╭─ Dataset excerpts

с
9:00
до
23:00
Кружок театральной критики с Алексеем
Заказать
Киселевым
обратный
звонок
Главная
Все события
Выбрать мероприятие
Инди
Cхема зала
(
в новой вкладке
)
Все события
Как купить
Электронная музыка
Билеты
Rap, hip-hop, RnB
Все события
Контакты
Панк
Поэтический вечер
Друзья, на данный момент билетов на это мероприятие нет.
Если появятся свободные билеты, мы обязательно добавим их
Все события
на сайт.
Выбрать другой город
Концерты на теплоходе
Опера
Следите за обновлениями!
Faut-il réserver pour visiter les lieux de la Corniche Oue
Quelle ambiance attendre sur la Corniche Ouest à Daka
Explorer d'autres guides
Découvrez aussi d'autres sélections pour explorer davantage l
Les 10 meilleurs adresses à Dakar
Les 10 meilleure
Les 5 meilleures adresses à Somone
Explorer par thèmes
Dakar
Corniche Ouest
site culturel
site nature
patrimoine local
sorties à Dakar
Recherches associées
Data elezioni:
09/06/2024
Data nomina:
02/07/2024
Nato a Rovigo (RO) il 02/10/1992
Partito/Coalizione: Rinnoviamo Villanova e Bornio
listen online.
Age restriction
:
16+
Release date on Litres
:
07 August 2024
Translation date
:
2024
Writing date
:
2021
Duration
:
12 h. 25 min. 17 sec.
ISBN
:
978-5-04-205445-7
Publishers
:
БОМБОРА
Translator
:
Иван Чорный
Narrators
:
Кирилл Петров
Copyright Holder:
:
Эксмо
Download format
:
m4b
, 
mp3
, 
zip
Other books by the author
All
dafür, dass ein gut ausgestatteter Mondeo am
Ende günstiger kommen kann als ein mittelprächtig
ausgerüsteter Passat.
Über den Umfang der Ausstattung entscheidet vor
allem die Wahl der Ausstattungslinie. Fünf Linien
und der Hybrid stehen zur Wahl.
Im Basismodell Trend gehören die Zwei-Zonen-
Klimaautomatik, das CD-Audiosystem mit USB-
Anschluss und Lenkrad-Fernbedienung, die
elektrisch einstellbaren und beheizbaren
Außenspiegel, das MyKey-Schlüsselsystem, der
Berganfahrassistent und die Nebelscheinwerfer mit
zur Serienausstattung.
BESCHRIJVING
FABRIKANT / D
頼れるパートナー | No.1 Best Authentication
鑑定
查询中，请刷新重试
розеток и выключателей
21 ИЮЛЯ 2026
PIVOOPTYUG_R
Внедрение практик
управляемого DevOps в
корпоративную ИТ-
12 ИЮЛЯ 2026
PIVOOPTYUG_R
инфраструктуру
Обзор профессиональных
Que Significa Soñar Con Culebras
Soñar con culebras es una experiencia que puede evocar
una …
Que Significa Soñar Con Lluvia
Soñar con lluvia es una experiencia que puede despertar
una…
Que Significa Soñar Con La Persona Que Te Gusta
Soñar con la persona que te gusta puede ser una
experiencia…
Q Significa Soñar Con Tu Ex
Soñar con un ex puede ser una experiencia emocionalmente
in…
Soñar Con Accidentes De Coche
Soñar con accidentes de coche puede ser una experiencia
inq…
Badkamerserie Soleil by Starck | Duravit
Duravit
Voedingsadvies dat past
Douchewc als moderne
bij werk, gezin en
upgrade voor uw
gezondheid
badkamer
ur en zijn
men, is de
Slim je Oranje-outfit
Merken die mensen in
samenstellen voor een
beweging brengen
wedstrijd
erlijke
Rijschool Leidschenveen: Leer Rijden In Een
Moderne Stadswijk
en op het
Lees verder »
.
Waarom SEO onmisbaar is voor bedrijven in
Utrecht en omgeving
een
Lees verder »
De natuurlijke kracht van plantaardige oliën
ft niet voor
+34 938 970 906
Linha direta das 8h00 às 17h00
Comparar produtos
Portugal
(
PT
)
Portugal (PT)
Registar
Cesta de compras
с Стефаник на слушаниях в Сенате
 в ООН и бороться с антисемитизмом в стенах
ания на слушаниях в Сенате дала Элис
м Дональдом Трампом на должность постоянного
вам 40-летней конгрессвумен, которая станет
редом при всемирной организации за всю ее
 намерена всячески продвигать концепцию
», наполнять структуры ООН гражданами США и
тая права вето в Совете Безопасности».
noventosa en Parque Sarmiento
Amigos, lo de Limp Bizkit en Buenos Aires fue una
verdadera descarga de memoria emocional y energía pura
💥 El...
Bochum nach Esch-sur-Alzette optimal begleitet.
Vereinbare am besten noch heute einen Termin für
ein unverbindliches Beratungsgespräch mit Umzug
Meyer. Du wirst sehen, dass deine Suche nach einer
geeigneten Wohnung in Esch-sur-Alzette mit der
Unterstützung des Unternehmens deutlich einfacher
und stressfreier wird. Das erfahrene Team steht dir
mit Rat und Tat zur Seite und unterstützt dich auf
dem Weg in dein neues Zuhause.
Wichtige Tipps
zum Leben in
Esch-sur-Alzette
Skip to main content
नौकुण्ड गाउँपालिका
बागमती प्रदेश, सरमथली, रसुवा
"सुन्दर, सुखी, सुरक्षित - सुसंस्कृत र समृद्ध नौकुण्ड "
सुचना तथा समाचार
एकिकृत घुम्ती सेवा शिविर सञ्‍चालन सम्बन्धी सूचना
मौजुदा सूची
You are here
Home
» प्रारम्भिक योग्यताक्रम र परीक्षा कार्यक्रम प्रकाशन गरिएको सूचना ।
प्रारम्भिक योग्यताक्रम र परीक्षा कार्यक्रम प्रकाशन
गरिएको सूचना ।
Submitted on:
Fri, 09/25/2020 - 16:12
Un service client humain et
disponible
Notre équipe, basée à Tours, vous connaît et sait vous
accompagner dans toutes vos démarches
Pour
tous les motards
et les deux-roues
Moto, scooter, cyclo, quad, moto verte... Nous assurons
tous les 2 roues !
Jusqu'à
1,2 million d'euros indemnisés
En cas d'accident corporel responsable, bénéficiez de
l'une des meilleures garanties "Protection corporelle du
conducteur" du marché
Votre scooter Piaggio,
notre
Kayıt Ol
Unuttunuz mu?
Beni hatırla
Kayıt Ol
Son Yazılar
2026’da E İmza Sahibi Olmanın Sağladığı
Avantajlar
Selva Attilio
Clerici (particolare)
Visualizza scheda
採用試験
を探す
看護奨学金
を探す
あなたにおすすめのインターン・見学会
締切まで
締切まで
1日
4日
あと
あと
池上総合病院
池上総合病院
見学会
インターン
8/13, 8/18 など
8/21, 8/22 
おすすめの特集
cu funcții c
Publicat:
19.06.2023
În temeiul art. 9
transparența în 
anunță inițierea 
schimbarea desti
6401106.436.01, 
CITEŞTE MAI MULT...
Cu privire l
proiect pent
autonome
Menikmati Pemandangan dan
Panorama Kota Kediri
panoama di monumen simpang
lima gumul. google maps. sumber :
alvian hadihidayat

╰─

All of the data needs to be reproduced exactly, with no line missing.

с
9:00
до
23:00
Кружок театральной критики с Алексеем
Заказать
Киселевым
обратный
звонок
Главная
Все события
Выбрать мероприятие
Инди
Cхема зала
(
в новой вкладке
)
Все события
Как купить
Электронная музыка
Билеты
Rap, hip-hop, RnB
Все события
Контакты
Панк
Поэтический вечер
Друзья, на данный момент билетов на это мероприятие нет.
Если появятся свободные билеты, мы обязательно добавим их
Все события
на сайт.
Выбрать другой город
Концерты на теплоходе
Опера
Следите за обновлениями!
Faut-il réserver pour visiter les lieux de la Corniche Oue
Quelle ambiance attendre sur la Corniche Ouest à Daka
Explorer d'autres guides
Découvrez aussi d'autres sélections pour explorer davantage l
Les 10 meilleurs adresses à Dakar
Les 10 meilleure
Les 5 meilleures adresses à Somone
Explorer par thèmes
Dakar
Corniche Ouest
site culturel
site nature
patrimoine local
sorties à Dakar
Recherches associées
Data elezioni:
09/06/2024
Data nomina:
02/07/2024
Nato a Rovigo (RO) il 02/10/1992
Partito/Coalizione: Rinnoviamo Villanova e Bornio
listen online.
Age restriction
:
16+
Release date on Litres
:
07 August 2024
Translation date
:
2024
Writing date
:
2021
Duration
:
12 h. 25 min. 17 sec.
ISBN
:
978-5-04-205445-7
Publishers
:
БОМБОРА
Translator
:
Иван Чорный
Narrators
:
Кирилл Петров
Copyright Holder:
:
Эксмо
Download format
:
m4b
, 
mp3
, 
zip
Other books by the author
All
dafür, dass ein gut ausgestatteter Mondeo am
Ende günstiger kommen kann als ein mittelprächtig
ausgerüsteter Passat.
Über den Umfang der Ausstattung entscheidet vor
allem die Wahl der Ausstattungslinie. Fünf Linien
und der Hybrid stehen zur Wahl.
Im Basismodell Trend gehören die Zwei-Zonen-
Klimaautomatik, das CD-Audiosystem mit USB-
Anschluss und Lenkrad-Fernbedienung, die
elektrisch einstellbaren und beheizbaren
Außenspiegel, das MyKey-Schlüsselsystem, der
Berganfahrassistent und die Nebelscheinwerfer mit
zur Serienausstattung.
BESCHRIJVING
FABRIKANT / D
頼れるパートナー | No.1 Best Authentication
鑑定
查询中，请刷新重试
розеток и выключателей
21 ИЮЛЯ 2026
PIVOOPTYUG_R
Внедрение практик
управляемого DevOps в
корпоративную ИТ-
12 ИЮЛЯ 2026
PIVOOPTYUG_R
инфраструктуру
Обзор профессиональных
Que Significa Soñar Con Culebras
Soñar con culebras es una experiencia que puede evocar
una …
Que Significa Soñar Con Lluvia
Soñar con lluvia es una experiencia que puede despertar
una…
Que Significa Soñar Con La Persona Que Te Gusta
Soñar con la persona que te gusta puede ser una
experiencia…
Q Significa Soñar Con Tu Ex
Soñar con un ex puede ser una experiencia emocionalmente
in…
Soñar Con Accidentes De Coche
Soñar con accidentes de coche puede ser una experiencia
inq…
Badkamerserie Soleil by Starck | Duravit
Duravit
Voedingsadvies dat past
Douchewc als moderne
bij werk, gezin en
upgrade voor uw
gezondheid
badkamer
ur en zijn
men, is de
Slim je Oranje-outfit
Merken die mensen in
samenstellen voor een
beweging brengen
wedstrijd
erlijke
Rijschool Leidschenveen: Leer Rijden In Een
Moderne Stadswijk
en op het
Lees verder »
.
Waarom SEO onmisbaar is voor bedrijven in
Utrecht en omgeving
een
Lees verder »
De natuurlijke kracht van plantaardige oliën
ft niet voor
+34 938 970 906
Linha direta das 8h00 às 17h00
Comparar produtos
Portugal
(
PT
)
Portugal (PT)
Registar
Cesta de compras
с Стефаник на слушаниях в Сенате
 в ООН и бороться с антисемитизмом в стенах
ания на слушаниях в Сенате дала Элис
м Дональдом Трампом на должность постоянного
вам 40-летней конгрессвумен, которая станет
редом при всемирной организации за всю ее
 намерена всячески продвигать концепцию
», наполнять структуры ООН гражданами США и
тая права вето в Совете Безопасности».
noventosa en Parque Sarmiento
Amigos, lo de Limp Bizkit en Buenos Aires fue una
verdadera descarga de memoria emocional y energía pura
💥 El...
Bochum nach Esch-sur-Alzette optimal begleitet.
Vereinbare am besten noch heute einen Termin für
ein unverbindliches Beratungsgespräch mit Umzug
Meyer. Du wirst sehen, dass deine Suche nach einer
geeigneten Wohnung in Esch-sur-Alzette mit der
Unterstützung des Unternehmens deutlich einfacher
und stressfreier wird. Das erfahrene Team steht dir
mit Rat und Tat zur Seite und unterstützt dich auf
dem Weg in dein neues Zuhause.
Wichtige Tipps
zum Leben in
Esch-sur-Alzette
Skip to main content
नौकुण्ड गाउँपालिका
बागमती प्रदेश, सरमथली, रसुवा
"सुन्दर, सुखी, सुरक्षित - सुसंस्कृत र समृद्ध नौकुण्ड "
सुचना तथा समाचार
एकिकृत घुम्ती सेवा शिविर सञ्‍चालन सम्बन्धी सूचना
मौजुदा सूची
You are here
Home
» प्रारम्भिक योग्यताक्रम र परीक्षा कार्यक्रम प्रकाशन गरिएको सूचना ।
प्रारम्भिक योग्यताक्रम र परीक्षा कार्यक्रम प्रकाशन
गरिएको सूचना ।
Submitted on:
Fri, 09/25/2020 - 16:12
Un service client humain et
disponible
Notre équipe, basée à Tours, vous connaît et sait vous
accompagner dans toutes vos démarches
Pour
tous les motards
et les deux-roues
Moto, scooter, cyclo, quad, moto verte... Nous assurons
tous les 2 roues !
Jusqu'à
1,2 million d'euros indemnisés
En cas d'accident corporel responsable, bénéficiez de
l'une des meilleures garanties "Protection corporelle du
conducteur" du marché
Votre scooter Piaggio,
notre
Kayıt Ol
Unuttunuz mu?
Beni hatırla
Kayıt Ol
Son Yazılar
2026’da E İmza Sahibi Olmanın Sağladığı
Avantajlar
Selva Attilio
Clerici (particolare)
Visualizza scheda
採用試験
を探す
看護奨学金
を探す
あなたにおすすめのインターン・見学会
締切まで
締切まで
1日
4日
あと
あと
池上総合病院
池上総合病院
見学会
インターン
8/13, 8/18 など
8/21, 8/22 
おすすめの特集
cu funcții c
Publicat:
19.06.2023
În temeiul art. 9
transparența în 
anunță inițierea 
schimbarea desti
6401106.436.01, 
CITEŞTE MAI MULT...
Cu privire l
proiect pent
autonome
Menikmati Pemandangan dan
Panorama Kota Kediri
panoama di monumen simpang
lima gumul. google maps. sumber :
alvian hadihidayat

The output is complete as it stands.